The problem was that there wasn't much in the way of benchmarks to test performance in a virtualized environment, even though that is often the primary way servers are deployed and used. VMmark has been one option, but it's tied to one virtualization vendor, VMware, and has been criticized for this and other reasons. Intel also introduced a virtualization benchmark, VConsolidate, but it primarily intended to allow server vendors to do their own internal evaluations; it's also no longer supported.
However, the Standard Performance Evaluation Corp. (SPEC) has now also released a virtualization benchmark, SPECvirt_sc2010. The benchmark is intended to measure "the end-to-end performance of all system components, including the hardware, virtualization platform, and the virtualized guest operating system and application software."

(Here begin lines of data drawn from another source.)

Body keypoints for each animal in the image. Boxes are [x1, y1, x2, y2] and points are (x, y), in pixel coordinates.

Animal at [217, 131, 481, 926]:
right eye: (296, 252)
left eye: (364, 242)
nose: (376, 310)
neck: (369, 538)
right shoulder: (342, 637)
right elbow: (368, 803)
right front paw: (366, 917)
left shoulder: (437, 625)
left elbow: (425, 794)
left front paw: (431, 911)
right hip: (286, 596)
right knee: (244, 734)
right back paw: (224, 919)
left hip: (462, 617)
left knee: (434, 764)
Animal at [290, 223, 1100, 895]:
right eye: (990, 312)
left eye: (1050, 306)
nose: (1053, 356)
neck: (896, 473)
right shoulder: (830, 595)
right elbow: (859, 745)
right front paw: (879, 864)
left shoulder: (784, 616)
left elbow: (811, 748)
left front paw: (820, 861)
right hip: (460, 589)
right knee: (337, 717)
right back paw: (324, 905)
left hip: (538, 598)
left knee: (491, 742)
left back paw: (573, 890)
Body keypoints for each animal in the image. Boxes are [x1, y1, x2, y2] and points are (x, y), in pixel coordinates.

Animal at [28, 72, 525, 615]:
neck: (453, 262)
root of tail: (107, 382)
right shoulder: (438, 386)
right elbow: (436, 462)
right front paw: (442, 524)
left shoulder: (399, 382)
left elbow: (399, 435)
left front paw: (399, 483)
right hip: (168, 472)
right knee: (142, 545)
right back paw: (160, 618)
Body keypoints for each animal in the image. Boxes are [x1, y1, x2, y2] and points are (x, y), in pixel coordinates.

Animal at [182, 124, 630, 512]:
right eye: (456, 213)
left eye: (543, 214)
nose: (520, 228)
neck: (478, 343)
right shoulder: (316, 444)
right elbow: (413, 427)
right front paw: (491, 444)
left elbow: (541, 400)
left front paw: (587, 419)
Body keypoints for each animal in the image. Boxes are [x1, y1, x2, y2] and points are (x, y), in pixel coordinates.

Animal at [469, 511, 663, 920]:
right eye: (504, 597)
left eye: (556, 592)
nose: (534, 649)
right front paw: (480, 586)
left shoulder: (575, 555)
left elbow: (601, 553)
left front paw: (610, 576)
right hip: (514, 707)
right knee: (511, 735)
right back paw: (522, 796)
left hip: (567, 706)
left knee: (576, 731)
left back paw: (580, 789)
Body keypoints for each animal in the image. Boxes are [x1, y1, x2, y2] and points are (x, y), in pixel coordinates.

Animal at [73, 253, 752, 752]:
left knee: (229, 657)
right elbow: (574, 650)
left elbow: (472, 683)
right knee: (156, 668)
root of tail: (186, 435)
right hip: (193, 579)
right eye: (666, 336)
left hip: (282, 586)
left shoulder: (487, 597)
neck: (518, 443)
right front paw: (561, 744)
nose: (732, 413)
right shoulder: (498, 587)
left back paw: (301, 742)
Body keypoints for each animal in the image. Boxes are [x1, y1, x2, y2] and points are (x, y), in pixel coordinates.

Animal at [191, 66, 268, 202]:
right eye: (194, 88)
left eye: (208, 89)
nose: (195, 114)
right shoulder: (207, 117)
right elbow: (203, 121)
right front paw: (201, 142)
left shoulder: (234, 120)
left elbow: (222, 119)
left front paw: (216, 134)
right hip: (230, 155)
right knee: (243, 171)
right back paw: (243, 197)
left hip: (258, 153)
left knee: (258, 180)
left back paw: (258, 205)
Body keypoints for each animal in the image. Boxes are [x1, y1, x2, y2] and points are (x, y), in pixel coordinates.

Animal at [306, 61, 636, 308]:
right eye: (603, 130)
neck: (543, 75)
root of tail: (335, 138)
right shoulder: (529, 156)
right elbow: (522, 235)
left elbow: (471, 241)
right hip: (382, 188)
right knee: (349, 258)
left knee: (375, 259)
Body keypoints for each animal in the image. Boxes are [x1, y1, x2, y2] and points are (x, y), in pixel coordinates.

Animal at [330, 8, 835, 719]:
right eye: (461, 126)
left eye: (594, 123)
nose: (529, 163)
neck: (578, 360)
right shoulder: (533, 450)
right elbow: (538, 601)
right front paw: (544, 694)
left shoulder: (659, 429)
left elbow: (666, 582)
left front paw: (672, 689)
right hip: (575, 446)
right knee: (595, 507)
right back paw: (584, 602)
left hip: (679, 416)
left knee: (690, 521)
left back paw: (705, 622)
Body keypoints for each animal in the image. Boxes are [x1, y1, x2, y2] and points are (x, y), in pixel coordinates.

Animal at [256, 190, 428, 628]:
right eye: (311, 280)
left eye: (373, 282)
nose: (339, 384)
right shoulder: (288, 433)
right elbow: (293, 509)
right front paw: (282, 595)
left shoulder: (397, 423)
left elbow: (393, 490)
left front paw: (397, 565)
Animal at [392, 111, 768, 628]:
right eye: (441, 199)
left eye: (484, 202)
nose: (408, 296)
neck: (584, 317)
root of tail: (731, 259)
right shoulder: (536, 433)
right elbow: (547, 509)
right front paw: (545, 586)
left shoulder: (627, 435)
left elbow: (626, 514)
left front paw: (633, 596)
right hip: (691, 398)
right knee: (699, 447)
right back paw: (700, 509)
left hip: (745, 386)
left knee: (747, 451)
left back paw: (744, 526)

The first result is an IBM x3650 server running Red Hat Enterprise Linux 5.5 and its associated KVM virtualization platform. (Disclosure: I work for Red Hat.)
The introduction of this benchmark is significant for a variety of reasons. As I've already discussed, servers are increasingly virtualized as a matter of course, so understanding their performance characteristics while virtualized only makes sense. SPEC is also a good organization to own such a benchmark. It already has a broad stable of widely used and respected benchmarks that range from very simple (such as SPECint) to more application workload-focused (such as SPECjbb). However, all of its benchmarks are relatively easy and inexpensive to run, compared to the aforementioned TPC-C.
The new SPEC benchmark has a lot of credibility out of the gate. This will, among other things, help to gain a critical mass of benchmark results, which will, in turn, help to put in place enough results for buyers to start making meaningful comparisons of both hardware and software platforms.
Performance isn't the only consideration that goes into making virtualization and server buying decisions, of course, but it's one of the factors, and it hasn't been easy to measure in a comparable way until now.